5. Ce mot mal défini
Un résultat à atteindre. La littérature scientifique la définit d’abord comme un résultat à atteindre. Les personnes qui comprennent ainsi la résilience vont parler de réussite ou d’échec : « Pendant la pandémie, j’ai été capable de m’adapter » ( réussite ) ou « je n’ai pas été capable de m’adapter parce que j’ai disjoncté » ( échec ). Avoir l’impression de vivre un échec peut être décourageant.
Une caractéristique personnelle. La résilience peut être également définie comme étant une caractéristique personnelle. Certains d’entre nous possèderaient les traits personnels qui permettent leur résilience, alors que d’autres ne les possèderaient pas. Cependant, ceci sous-entend que notre capacité de résilience est fixe, sans aucune possibilité d’y travailler. Ouin, pas très encourageant.
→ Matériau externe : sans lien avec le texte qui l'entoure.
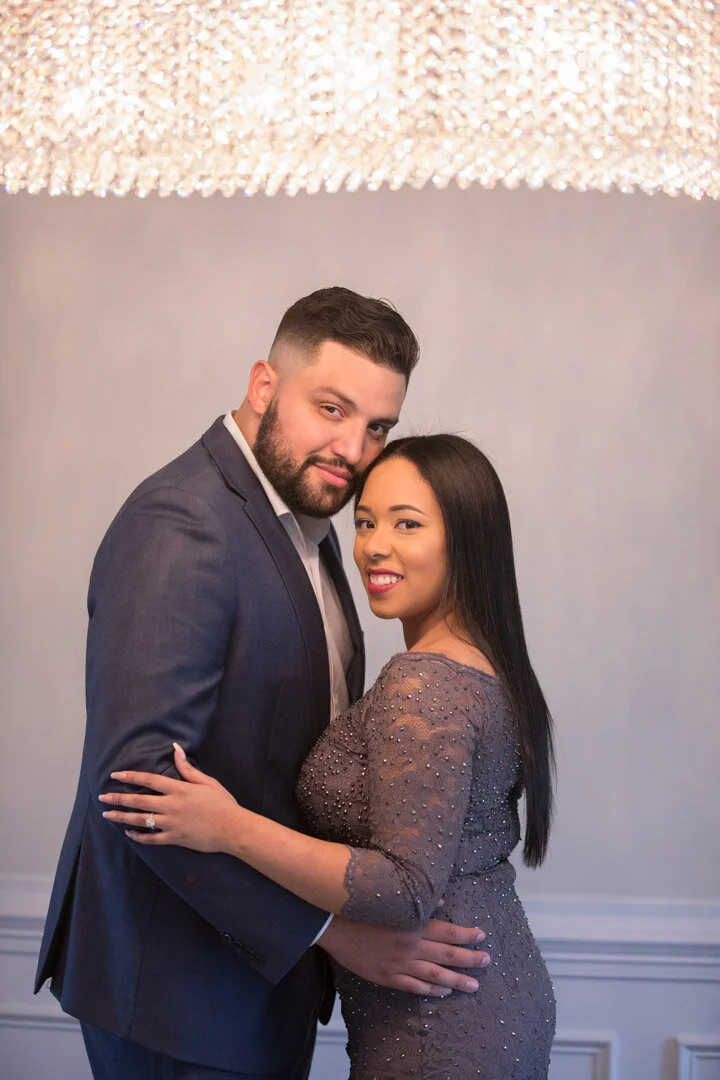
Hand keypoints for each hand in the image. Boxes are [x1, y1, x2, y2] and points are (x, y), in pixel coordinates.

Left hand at [99, 743, 240, 851]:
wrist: (232, 829)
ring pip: (141, 820)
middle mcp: (171, 806)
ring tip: (108, 814)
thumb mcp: (207, 781)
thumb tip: (175, 749)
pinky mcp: (174, 838)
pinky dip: (138, 836)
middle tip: (102, 797)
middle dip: (118, 798)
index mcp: (179, 789)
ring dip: (122, 817)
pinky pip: (151, 838)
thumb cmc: (222, 803)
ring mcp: (171, 824)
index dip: (131, 777)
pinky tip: (129, 832)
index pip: (149, 780)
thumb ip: (187, 768)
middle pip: (139, 801)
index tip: (115, 775)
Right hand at [319, 916, 489, 996]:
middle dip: (469, 959)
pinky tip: (443, 992)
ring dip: (456, 980)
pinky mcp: (386, 977)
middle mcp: (410, 946)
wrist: (332, 923)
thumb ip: (417, 901)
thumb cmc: (361, 906)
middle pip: (447, 955)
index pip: (447, 931)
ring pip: (435, 975)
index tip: (482, 935)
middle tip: (486, 961)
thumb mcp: (390, 898)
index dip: (466, 934)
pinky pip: (413, 987)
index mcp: (412, 924)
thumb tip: (441, 900)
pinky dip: (430, 990)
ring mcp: (399, 964)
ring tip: (473, 985)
Les personnes qui comprennent ainsi la résilience catégorisent les individus ainsi : les « forts » et les « faibles ». Se sentir stigmatisé comme étant un être « faible » ne fait vraiment rien pour notre moral non plus.
Un processus. Finalement, la littérature scientifique définit la résilience comme étant un processus. C’est la définition que je préfère et je la retiens parce qu’elle a du sens pour moi. Peut-être aura-t-elle du sens pour vous ? Premièrement, la résilience se situerait sur un spectre, ce qui déloge l’idée que certains sont capables de résilience, alors que d’autres non. Exit la charge émotionnelle supplémentaire et le sentiment d’échec. Deuxièmement, notre résilience ne reposerait pas sur nos manques, mais sur l’interaction entre nos avoirs ( notre personnalité, nos besoins, nos valeurs, notre âge, notre famille, notre milieu professionnel et scolaire, etc. ). La résilience est une responsabilité partagée. Exit la sur-responsabilisation.
Oui et maintenant ?
Maintenant ? Nous en sommes à la conclusion de cet article. La résilience est devenue un cliché irritant, en partie parce qu’elle nous semblait peut-être imposée et en partie parce que nous l’avions mal défini. Les manifestations de résilience sont propres à chacun ; inutile de comparer, mesurer ou peser. Impossible, également, de se faire imposer la résilience. Finalement, la résilience ne se construit pas à partir de nos manques, mais à partir de nos avoirs : nos forces, nos qualités, nos connaissances, etc. Et nous possédons des tonnes d’atouts positifs dans notre jeu. D’ailleurs, sans même vous avoir rencontré, je peux déjà en détecter chez vous.
Si le mot résilience vous irrite et que vous vous en étiez rendu compte avant de lire cet article, je fais les louanges de votre capacité d’introspection. Si vous venez tout juste de vous rendre compte que ce mot vous irrite, je vous félicite de votre perspicacité. Si vous n’avez toujours aucune idée du sujet de cet article, mais que vous l’avez lu jusqu’au bout, je vous dis bravo pour votre persévérance. Finalement, si vous vous êtes rendu compte que ce texte mentionne le mot résilience 31 fois (et non 25 tel que mentionné plus haut), alors je vous fais un high-five pour votre minutie.